Но дальше стало не до шуток. Попыталась выбраться из купели Наталья. Не тут-то было. Руками цепляясь за лёд, она точно тюлень кидалась грудью, затянутой в купальник, на берег, но соскальзывала и снова плюхалась в воду. А Люся в валенках стояла на берегу, укутанная в полотенце и фуфайку, и прихлёбывала чай. Ей было не видно, как бултыхается подруга в проруби. Наконец, та подала голос, видимо, понимая, что самой не справиться.
- Люся, застекленеваю, тону, зови мужиков, - надрывно прохрипела она, лязгая зубами от холода.
Люся ойкнула, ринулась ко второй купели, дико крича, что Наталья тонет. Первым на выручку кинулся Егорыч. Он распластался на льду, схватил Натальину руку и потянул её на себя, но вытащить один многопудовую махину, отягощённую водой, не мог. Прискочили другие мужики. А над озером и деревней разнёсся визг и причитания местных старух: "Ой, батюшки, "бульдозер" тонет!"
Посиневшую Наталью приволокли в дом Егорыча, он от озера был первым. Натопили жарко печь, напоили водкой и натёрли ей же. Наталья отогрелась, уснула, а деревенские до утра обсуждали происшествие в Крещенскую ночь. Люся от подруги ни на шаг не отошла, и на чём свет ругалась на Егорыча, который сделал такую прорубь, что чуть не сгубил человека.

Утром следующего дня в дом Егорыча постучался дед Фёдор, и сообщил, что в восемь утра звонили из посёлка: "Велели отчитаться, на каком основании Егорыч пригнал из посёлка бульдозер, да ещё и умудрился его в озере утопить, грозили увольнением, сообщили видать поселковские, не разобрамшись..."
Говоря это, дед трясся от смеха, прикрывая беззубый рот рукой и поглядывая на сидевшую в кровати Егорыча раскрасневшуюся от жары и водки Наталью.

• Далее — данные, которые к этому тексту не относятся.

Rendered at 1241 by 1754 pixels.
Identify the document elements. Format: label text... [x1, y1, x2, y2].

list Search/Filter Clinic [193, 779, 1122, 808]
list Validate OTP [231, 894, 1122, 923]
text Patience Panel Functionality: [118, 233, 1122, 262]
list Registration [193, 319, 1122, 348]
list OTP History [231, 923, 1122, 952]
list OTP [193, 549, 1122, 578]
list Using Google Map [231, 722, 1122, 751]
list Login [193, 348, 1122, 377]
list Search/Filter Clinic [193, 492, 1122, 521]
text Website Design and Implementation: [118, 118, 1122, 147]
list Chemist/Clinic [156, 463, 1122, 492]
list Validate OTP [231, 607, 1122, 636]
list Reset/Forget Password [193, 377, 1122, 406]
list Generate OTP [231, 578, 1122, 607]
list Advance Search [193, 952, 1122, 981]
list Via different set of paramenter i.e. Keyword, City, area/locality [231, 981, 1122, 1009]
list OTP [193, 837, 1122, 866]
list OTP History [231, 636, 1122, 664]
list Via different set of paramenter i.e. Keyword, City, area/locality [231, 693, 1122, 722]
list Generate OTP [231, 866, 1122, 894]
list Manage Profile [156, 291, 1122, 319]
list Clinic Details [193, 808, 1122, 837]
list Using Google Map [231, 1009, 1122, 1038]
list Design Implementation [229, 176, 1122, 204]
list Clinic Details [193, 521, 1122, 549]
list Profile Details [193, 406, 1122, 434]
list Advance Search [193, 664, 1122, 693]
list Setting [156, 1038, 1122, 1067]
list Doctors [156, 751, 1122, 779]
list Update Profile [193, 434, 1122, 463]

- Ох, и тащил ты вчерась её, Егорыч, я думал сковырнёшь лёд с озера, будет балярина в ледяной пачке, - не унимался дед.
Люся, которая мгновенно поняла, о чём говорит дед, начала от смеха сползать со стула. Мать Егорыча отвернулась к печке, но по подрагивающим плечам было видно, что и она хохочет.
И только Наталья ни как не могла понять про какой-такой бульдозер речь и во все глаза смотрела на ухмыляющегося в усы Егорыча, который твёрдо решил жениться, а то доведут эти бабы до греха.